When given even more challenging questions that meant the “ability-praised kids” didn’t achieve highly anymore, it affected their sense of self-esteem, while the “effort-praised kids” simple saw it as a sign to try harder.
If success had meant they were intelligent, then less-than-success meant they were deficient.
Popova comments that “perhaps most importantly, the two mindsets also impacted the kids’ level of enjoyment — everyone enjoyed the first round of easier questions, which most kids got right, but as soon as the questions got more challenging, the ability-praised kids no longer had any fun, while the effort-praised ones not only still enjoyed the problems but even said that the more challenging, the more fun.”
But it doesn’t end here.
When the students were asked to give peer feedback and self-report their scores, the fixed-mindset students lied about their scores 40% of the time.
Just let that sink in.
I see this constantly
While the concept of fixed-mindset is often applied to underachievers who can’t get themselves out of a rut, it usually can be traced back to a childhood of relatively higher outcomes.
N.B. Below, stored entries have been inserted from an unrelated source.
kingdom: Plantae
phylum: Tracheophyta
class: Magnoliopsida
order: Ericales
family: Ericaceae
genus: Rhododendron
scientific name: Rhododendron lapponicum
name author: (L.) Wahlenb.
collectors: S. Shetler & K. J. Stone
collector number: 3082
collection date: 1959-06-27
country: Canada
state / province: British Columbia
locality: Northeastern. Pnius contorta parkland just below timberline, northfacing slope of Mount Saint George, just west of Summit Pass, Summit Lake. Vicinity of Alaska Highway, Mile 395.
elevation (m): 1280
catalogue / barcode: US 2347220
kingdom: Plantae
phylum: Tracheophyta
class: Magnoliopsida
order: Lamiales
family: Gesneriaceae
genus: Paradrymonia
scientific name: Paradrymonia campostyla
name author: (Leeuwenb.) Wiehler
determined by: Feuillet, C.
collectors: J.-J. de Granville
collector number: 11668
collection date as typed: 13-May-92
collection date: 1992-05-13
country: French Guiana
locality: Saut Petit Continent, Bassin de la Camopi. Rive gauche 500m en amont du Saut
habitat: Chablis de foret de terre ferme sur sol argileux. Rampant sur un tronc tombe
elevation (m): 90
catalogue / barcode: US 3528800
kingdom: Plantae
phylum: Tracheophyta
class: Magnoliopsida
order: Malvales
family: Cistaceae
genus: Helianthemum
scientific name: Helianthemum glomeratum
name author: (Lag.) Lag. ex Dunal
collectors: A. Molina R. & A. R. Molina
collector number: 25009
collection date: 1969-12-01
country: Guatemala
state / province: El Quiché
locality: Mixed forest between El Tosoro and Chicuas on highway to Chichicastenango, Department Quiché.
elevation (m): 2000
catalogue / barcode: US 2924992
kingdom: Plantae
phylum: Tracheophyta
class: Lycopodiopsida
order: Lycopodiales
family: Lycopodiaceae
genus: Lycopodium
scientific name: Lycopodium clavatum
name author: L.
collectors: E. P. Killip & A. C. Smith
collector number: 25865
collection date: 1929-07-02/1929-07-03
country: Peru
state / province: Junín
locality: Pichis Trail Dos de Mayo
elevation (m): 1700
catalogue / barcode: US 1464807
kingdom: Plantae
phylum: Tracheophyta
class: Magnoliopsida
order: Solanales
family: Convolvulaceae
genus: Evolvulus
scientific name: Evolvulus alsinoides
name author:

This is why so many people in this mindset say that they “peaked early”.
The students I work with are usually high achievers. These students often have years of being praised for getting good grades. Over time they have assigned themselves the identity of excellence.
An identity of excellence may seem like a good thing, but what if they start feeling that the outcome is a necessary part of who they are. What happens if they don’t get excellence?
Failure is inevitable. This is especially true when students are transitioning into domains of high competition.
Instead, students who are praised on the amount of effort, regardless of the outcome, are much more likely to adapt and overcome these failures. Not only are they able to maintain better mental health, but their raw academic outcomes often exceed students of the fixed mindset, particularly as time goes on.
Time and time again, I will see students and talk to parents there is such a focus on outcomes, without the parents even realising it.
“You got an A+, well done!”
Instead of “You worked so hard, well done!”
Many of the parents I speak to will vehemently deny that they only care about outcomes, yet the harshest punishment, the most obvious disappointment, the focus of the conversation, the target to be aimed for is almost always the outcomes.
Despite what you may claim, what do these actions tell us?
This is called a hypocrite.
As someone who works with students at the other end this upbringing, I can promise you that it makes a difference.
So next time you give praise, think about what you are reinforcing. You might be doing more damage than you realise.
If you’re a student, be wary of how you interpret it. If someone praises you on outcomes over effort, disregard it with a polite thanks.